We are struggling with the same kind of problems. Tomcat gets unresponsive after a while and sometimes we can see an OutOfMemoryError but not always.
We are running jboss 4.0.3_SP1 in a cluster with apache in front, java version is 1.5.0_11 and os is RedaHat EL.
The problem seams only to affect tomcat and the rest of jboss e.g. seams to run ok. From jstats we see that most threads are "BLOCKED" and the ones that are not are in "IN_NATIVE" state doing either socketAccespt, socketRead or receive. We cannot see any correlation to the load on the server, we can provoke this with only one user. However, it occurs most irregular, sometimes several times pers day sometimes a week can go by.

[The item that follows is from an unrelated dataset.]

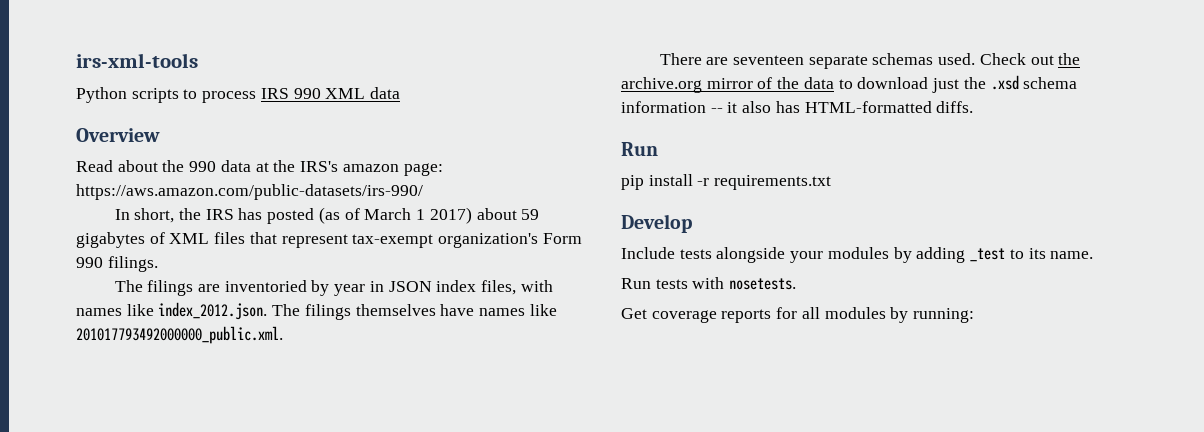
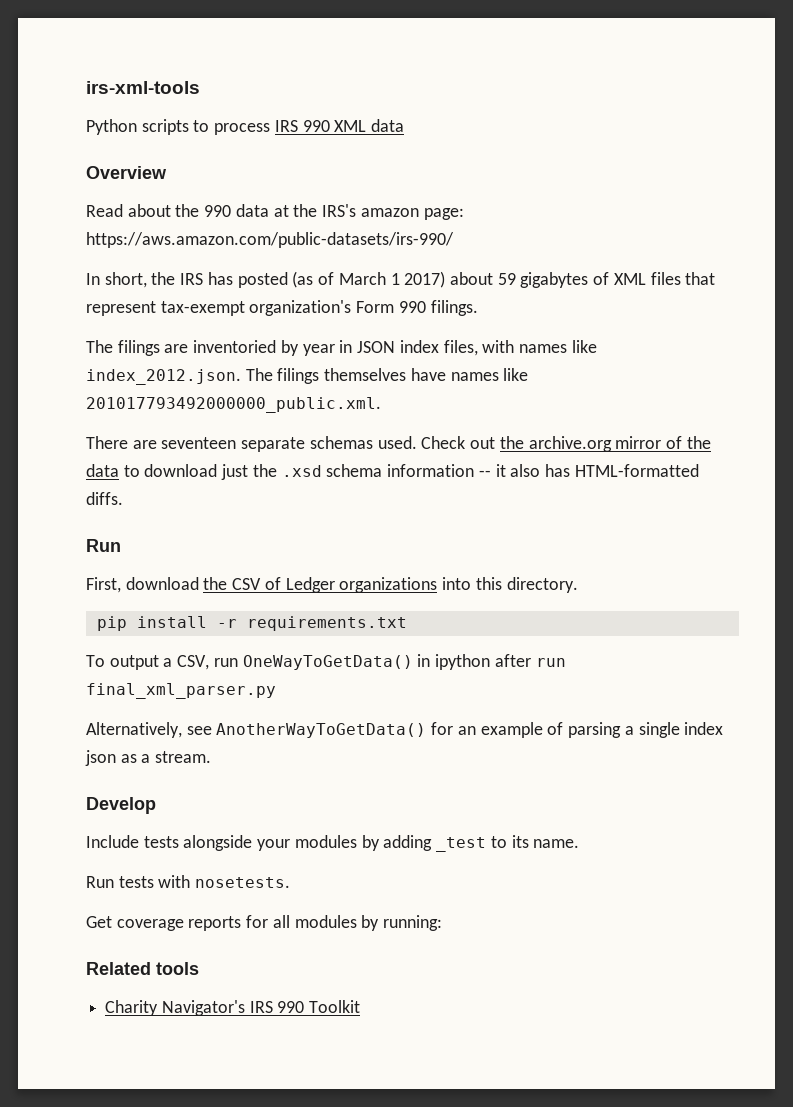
[621,174,832,190] pip install -r requirements.txt -> [86,577,578,593] [96,616,407,631] [86,654,566,670] [86,683,276,699] [86,722,724,738] [85,750,212,766] First, download the CSV of Ledger organizations into this directory. // pip install -r requirements.txt // To output a CSV, run OneWayToGetData() in ipython after run final_xml_parser.py // Alternatively, see AnotherWayToGetData() for an example of parsing a single index json as a stream.
(975, 315) none -> [86,962,199,975] [105,1000,361,1016] // Related tools // Charity Navigator's IRS 990 Toolkit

Would appreciate all hints that could help us solve this problem
it's good to know we are not the only ones.
We are still struggling to reproduce this problem on our test environments. When you say you can provoke it sometimes, what exactly are you doing? We tried with very heavy load, but never got any problems during our tests. It's just in production, and only every couple of days, and that's very annoying.
We are also facing similar problems. Running 2 clusters with 4 nodes. Every 1-2 days all nodes in a cluster get locked up.
Have no idea on what needs to be done.
Does anyone know under what condition the entire node can be affected. Th eonly thing i found was
"Also, a slow member could slow or even prevent purging of stable messages (http://wiki.jboss.org/wiki/Wiki.jsp?page=JGroupsPbcastSTABLE), so in the worst case, all members could run out of memory because they would never purge stable messages. Exclusion of such a member resumes progress in the stability protocol.
What I meant by provoke it with one user is that we have had the problem in production with only one test-user logged in, so it doesn't seam to be connected to the load on the system. We have now set up a replica (as close as possible at least) of the prod env for testing but not been able to reproduce the problem.
We have to get more info about what is actually going on inside jboss/tomcat when this happens. Currently we don't have any good analyzing-tools at least not any that we can put in the prod env which is the only place we have these problem. Does anyone have any good ideas about tools or so we can use to analyze the state and the bevaiour of jboss?